M-SOB: mind sharing a bit on your Alaska experiences? Where? When? Maybe a Why? Whatever ya got. Muchas gracias.

-- Rich (living_in_interesting_times@hotmail.com), August 01, 2001.



Rich, what do you think of Brett Schundler?

-- Lars (larsguy@yahoo.com), August 01, 2001.

I don't mean what do you think of him politically; what do you think of his chances?

-- Lars (larsguy@yahoo.com), August 01, 2001.

I'm not a political animal so I don't read much on that subject, Lars, AND I'm surrounded by (holding my nose while I type) closed- minded Democrat Liberals. My bro, his SO, and their friends are all guilty of this most heinous state of being. They'd vote for a crash test dummy before looking at ANY Republican candidate for office. Some would say several million Republicans did exactly this (in reverse) last November...

That said, my understanding is McGreevey is not well liked as Dems go. It is certainly possible that he'll run an awful campaign and lose the race for Governor.

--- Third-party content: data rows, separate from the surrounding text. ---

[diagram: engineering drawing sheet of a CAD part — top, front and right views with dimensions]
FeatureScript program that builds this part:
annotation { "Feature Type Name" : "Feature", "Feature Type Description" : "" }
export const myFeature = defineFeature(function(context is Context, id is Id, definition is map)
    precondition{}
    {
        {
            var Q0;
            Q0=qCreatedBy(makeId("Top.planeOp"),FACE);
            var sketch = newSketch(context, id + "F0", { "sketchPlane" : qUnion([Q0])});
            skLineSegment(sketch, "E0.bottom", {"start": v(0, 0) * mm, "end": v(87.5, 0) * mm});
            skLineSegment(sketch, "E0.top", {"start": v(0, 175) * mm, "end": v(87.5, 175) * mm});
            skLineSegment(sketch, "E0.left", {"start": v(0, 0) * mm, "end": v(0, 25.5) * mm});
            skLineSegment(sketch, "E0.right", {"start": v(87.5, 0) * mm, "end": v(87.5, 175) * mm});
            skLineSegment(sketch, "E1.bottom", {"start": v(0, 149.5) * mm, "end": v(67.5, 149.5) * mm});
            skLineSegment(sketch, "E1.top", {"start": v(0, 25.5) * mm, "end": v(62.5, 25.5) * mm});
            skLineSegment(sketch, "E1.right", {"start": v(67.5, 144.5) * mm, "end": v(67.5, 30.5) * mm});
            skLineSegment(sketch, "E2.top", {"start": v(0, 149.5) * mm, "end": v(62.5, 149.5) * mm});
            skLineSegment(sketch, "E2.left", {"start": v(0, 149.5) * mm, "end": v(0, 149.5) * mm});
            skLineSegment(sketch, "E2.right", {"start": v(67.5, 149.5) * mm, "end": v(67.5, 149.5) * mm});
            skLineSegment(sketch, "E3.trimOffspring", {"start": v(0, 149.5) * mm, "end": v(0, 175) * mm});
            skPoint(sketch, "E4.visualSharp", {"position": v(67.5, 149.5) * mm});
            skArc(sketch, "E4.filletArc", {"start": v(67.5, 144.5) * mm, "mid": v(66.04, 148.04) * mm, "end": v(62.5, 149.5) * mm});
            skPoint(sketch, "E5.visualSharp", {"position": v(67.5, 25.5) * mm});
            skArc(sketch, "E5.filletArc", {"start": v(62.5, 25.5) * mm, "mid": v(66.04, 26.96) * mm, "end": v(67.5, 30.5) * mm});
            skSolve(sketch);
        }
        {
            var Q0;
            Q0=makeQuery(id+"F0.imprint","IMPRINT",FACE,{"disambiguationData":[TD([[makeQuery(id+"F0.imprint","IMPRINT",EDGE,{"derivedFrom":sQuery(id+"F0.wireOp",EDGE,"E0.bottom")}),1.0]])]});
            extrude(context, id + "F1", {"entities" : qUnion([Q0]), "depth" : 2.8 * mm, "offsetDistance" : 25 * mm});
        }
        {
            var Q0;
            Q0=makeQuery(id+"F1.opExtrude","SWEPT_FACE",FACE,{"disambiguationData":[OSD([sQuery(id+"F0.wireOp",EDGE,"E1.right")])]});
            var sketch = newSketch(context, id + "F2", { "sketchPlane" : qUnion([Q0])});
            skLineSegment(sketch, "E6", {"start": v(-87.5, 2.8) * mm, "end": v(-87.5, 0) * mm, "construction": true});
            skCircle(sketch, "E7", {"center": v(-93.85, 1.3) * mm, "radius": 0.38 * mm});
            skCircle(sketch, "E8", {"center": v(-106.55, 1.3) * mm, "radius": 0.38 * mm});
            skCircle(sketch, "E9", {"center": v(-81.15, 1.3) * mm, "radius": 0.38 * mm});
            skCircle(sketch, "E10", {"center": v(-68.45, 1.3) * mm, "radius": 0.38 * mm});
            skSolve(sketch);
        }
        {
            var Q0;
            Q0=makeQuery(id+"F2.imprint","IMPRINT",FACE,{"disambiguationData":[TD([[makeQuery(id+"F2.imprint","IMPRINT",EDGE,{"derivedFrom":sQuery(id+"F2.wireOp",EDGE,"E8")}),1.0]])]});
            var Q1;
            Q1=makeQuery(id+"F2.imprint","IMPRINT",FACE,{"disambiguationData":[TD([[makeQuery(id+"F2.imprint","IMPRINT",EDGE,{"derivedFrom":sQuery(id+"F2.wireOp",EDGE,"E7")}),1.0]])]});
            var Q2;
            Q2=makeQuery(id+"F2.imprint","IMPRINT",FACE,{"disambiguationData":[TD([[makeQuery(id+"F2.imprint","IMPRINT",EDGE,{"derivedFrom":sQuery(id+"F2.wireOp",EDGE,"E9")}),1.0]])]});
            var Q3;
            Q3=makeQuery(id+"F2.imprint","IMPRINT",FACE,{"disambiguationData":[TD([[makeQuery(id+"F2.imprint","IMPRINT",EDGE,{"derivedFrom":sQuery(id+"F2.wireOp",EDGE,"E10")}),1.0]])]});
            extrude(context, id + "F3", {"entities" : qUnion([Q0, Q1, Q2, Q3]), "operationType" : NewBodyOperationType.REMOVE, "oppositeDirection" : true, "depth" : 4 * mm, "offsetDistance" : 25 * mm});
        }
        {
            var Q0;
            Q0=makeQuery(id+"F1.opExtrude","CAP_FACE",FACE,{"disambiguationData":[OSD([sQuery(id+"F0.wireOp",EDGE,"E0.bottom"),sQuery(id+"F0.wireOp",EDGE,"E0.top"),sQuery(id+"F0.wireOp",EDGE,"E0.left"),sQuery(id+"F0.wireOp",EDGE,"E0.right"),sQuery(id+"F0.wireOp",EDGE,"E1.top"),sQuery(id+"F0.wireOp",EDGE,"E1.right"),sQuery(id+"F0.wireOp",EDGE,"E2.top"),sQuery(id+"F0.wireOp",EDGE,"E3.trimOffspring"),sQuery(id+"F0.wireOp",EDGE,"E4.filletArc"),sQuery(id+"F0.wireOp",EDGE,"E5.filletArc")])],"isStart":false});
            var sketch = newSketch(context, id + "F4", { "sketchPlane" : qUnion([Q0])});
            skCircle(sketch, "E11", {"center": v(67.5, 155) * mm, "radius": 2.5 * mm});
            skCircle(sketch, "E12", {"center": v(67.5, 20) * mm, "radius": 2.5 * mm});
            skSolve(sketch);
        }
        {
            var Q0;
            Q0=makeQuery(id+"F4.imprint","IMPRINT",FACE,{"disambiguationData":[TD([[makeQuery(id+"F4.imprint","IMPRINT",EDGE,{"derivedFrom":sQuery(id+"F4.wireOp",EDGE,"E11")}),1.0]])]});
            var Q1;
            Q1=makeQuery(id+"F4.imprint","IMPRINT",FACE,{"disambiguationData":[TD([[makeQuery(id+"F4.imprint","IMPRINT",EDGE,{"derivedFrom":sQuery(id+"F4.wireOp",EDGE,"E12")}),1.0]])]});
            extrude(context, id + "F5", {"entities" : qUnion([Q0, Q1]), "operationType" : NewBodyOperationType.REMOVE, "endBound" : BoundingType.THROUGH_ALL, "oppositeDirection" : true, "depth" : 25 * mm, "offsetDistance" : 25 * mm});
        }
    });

Schundler's victory in the Republican primary REALLY pissed off what there is of a NJ Republican machine. He must fundraise heavily outside the state and paste his message far and wide if he is to have a shot at victory.

The one issue I've heard crowing on from the Dem mob which surrounds me is that Schundler supports concealed carry permits. He (whisper) thinks responsible citizens should have the privelege to defend themselves with firearms. They (the Dem mob) believe McGreevey should speak ad nauseum on this issue in order to scare any Dems who are teetering.

If, in the next few months, I decide to pay attention to the race for Governor of NJ, I'll post my thoughts for you.